China’s assertive tone -- and the arrests of many moderate, older opposition figures -- could alienate the city’s more radical protesters and encourage them to renew violent attacks in the city, said opposition lawmaker Fernando Cheung. This may allow authorities in Beijing to then justify canceling the election or ramming through controversial national security legislation known as Article 23, he said.

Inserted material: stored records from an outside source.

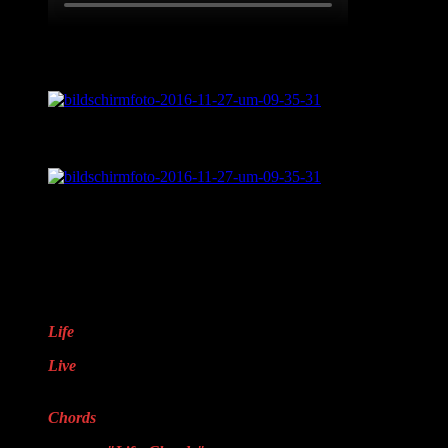
Live aus „Sentimental Journey“
Was ist „Sentimental Journey?“
LifveChords Pro auf Facebook
Warum „LifveChords“?
Life
steht für das Leben
Live
steht für echte,
handgemachte Musik
Chords
steht für Harmonie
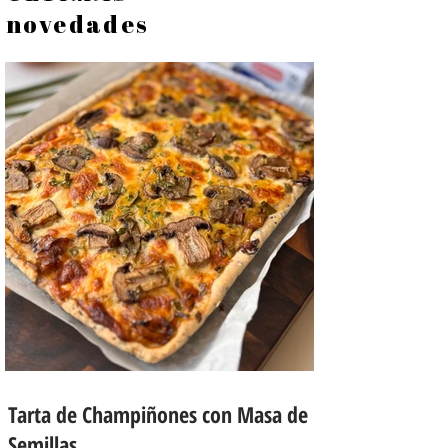
novedades
Tarta de Champiñones con Masa de
Semillas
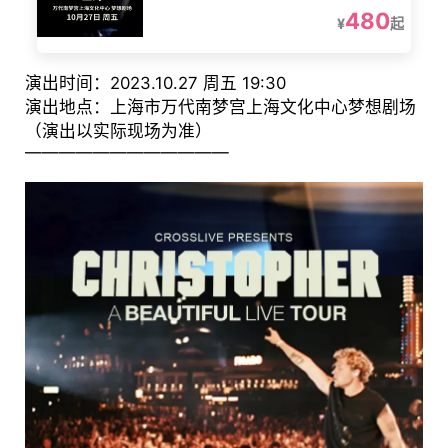
480
¥
起
演出时间：2023.10.27 周五 19:30
演出地点：上海市万代南梦宫上海文化中心梦想剧场
（演出以实际现场为准）
————————————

“Democrats don’t want to see extremism grow,” Cheung said. “We want to keep peace and prosperity, but by way of the government’s handling of this -- and more so the Communists handling of the situation -- there’s a danger that extremism will grow.”

Summer Is Coming

This idea was echoed in a blog post over the weekend by Jerome Cohen, a renowned American scholar of Chinese law and a professor at New York University, who wrote the arrests could be a “trap” that could justify “repressive” national security measures or lead to a cancellation of the upcoming election.

Hong Kong officials repeatedly warned of the risk of terrorism last year, and those fears have continued to grow. The city’s police chief on Monday received an improvised explosive device at his office on Monday although no one was injured, the South China Morning Post reported, citing multiple unidentified insiders.

Either way, analysts are expecting political turmoil to return to the streets once the pandemic fears subside.

“They’re trying to use a tough political line ahead of summer, which is the traditional peak of social movements in Hong Kong,” said Ivan Choy, a senior lecturer at the Chinese University of Hong Kong. “They want to use this time to try and threaten these people from coming out, to make people think that if they come out again there will be legal consequences. This is their thinking. Whether this happens is another issue. Protesters could be provoked.”